## What is asked:
Reproduce all of the data below word for word, changing nothing.

·····

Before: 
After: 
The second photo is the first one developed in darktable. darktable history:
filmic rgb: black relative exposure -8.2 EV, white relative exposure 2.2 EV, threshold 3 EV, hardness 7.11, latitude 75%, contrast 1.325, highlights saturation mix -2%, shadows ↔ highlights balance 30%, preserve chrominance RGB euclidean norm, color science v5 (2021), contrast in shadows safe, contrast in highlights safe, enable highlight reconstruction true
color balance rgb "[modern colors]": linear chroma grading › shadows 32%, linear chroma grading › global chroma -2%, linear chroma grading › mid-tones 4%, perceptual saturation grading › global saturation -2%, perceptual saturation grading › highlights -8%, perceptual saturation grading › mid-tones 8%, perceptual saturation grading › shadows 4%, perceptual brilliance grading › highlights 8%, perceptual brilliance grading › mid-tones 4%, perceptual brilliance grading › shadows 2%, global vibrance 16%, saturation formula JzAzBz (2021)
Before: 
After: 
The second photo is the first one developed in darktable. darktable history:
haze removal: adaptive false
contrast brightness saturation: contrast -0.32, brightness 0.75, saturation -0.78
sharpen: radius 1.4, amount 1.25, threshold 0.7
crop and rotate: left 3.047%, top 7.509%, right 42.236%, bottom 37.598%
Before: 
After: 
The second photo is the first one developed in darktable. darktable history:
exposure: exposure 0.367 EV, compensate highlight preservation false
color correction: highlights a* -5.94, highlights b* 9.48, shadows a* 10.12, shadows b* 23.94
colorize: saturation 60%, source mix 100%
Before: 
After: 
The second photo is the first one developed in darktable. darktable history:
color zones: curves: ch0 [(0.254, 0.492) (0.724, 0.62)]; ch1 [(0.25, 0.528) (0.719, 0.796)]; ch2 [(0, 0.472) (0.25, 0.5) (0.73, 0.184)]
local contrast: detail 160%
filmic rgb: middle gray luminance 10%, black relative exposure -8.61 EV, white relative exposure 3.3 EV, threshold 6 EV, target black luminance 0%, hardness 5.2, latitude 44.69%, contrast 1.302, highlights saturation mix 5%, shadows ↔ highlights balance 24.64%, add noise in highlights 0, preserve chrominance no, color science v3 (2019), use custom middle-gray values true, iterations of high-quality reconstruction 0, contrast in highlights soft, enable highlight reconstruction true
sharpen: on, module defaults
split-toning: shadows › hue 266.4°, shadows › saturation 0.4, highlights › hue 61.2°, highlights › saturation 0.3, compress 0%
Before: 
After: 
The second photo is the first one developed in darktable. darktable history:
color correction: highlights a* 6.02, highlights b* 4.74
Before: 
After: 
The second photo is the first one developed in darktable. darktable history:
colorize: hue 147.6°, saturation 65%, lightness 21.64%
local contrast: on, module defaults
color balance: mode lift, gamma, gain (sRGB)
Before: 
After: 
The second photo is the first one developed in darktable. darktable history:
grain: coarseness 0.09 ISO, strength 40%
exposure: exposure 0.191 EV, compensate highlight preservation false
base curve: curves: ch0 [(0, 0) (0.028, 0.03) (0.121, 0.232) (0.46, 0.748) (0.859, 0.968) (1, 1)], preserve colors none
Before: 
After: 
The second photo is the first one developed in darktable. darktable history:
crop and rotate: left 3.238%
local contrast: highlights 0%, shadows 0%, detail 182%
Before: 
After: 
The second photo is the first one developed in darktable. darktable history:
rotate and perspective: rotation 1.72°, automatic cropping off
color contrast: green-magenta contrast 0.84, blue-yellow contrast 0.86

·····

## Exercise output:
Before: 
After: 
The second photo is the first one developed in darktable. darktable history:
filmic rgb: black relative exposure -8.2 EV, white relative exposure 2.2 EV, threshold 3 EV, hardness 7.11, latitude 75%, contrast 1.325, highlights saturation mix -2%, shadows ↔ highlights balance 30%, preserve chrominance RGB euclidean norm, color science v5 (2021), contrast in shadows safe, contrast in highlights safe, enable highlight reconstruction true
color balance rgb "[modern colors]": linear chroma grading › shadows 32%, linear chroma grading › global chroma -2%, linear chroma grading › mid-tones 4%, perceptual saturation grading › global saturation -2%, perceptual saturation grading › highlights -8%, perceptual saturation grading › mid-tones 8%, perceptual saturation grading › shadows 4%, perceptual brilliance grading › highlights 8%, perceptual brilliance grading › mid-tones 4%, perceptual brilliance grading › shadows 2%, global vibrance 16%, saturation formula JzAzBz (2021)
Before: 
After: 
The second photo is the first one developed in darktable. darktable history:
haze removal: adaptive false
contrast brightness saturation: contrast -0.32, brightness 0.75, saturation -0.78
sharpen: radius 1.4, amount 1.25, threshold 0.7
crop and rotate: left 3.047%, top 7.509%, right 42.236%, bottom 37.598%
Before: 
After: 
The second photo is the first one developed in darktable. darktable history:
exposure: exposure 0.367 EV, compensate highlight preservation false
color correction: highlights a* -5.94, highlights b* 9.48, shadows a* 10.12, shadows b* 23.94
colorize: saturation 60%, source mix 100%
Before: 
After: 
The second photo is the first one developed in darktable. darktable history:
color zones: curves: ch0 [(0.254, 0.492) (0.724, 0.62)]; ch1 [(0.25, 0.528) (0.719, 0.796)]; ch2 [(0, 0.472) (0.25, 0.5) (0.73, 0.184)]
local contrast: detail 160%
filmic rgb: middle gray luminance 10%, black relative exposure -8.61 EV, white relative exposure 3.3 EV, threshold 6 EV, target black luminance 0%, hardness 5.2, latitude 44.69%, contrast 1.302, highlights saturation mix 5%, shadows ↔ highlights balance 24.64%, add noise in highlights 0, preserve chrominance no, color science v3 (2019), use custom middle-gray values true, iterations of high-quality reconstruction 0, contrast in highlights soft, enable highlight reconstruction true
sharpen: on, module defaults
split-toning: shadows › hue 266.4°, shadows › saturation 0.4, highlights › hue 61.2°, highlights › saturation 0.3, compress 0%
Before: 
After: 
The second photo is the first one developed in darktable. darktable history:
color correction: highlights a* 6.02, highlights b* 4.74
Before: 
After: 
The second photo is the first one developed in darktable. darktable history:
colorize: hue 147.6°, saturation 65%, lightness 21.64%
local contrast: on, module defaults
color balance: mode lift, gamma, gain (sRGB)
Before: 
After: 
The second photo is the first one developed in darktable. darktable history:
grain: coarseness 0.09 ISO, strength 40%
exposure: exposure 0.191 EV, compensate highlight preservation false
base curve: curves: ch0 [(0, 0) (0.028, 0.03) (0.121, 0.232) (0.46, 0.748) (0.859, 0.968) (1, 1)], preserve colors none
Before: 
After: 
The second photo is the first one developed in darktable. darktable history:
crop and rotate: left 3.238%
local contrast: highlights 0%, shadows 0%, detail 182%
Before: 
After: 
The second photo is the first one developed in darktable. darktable history:
rotate and perspective: rotation 1.72°, automatic cropping off
color contrast: green-magenta contrast 0.84, blue-yellow contrast 0.86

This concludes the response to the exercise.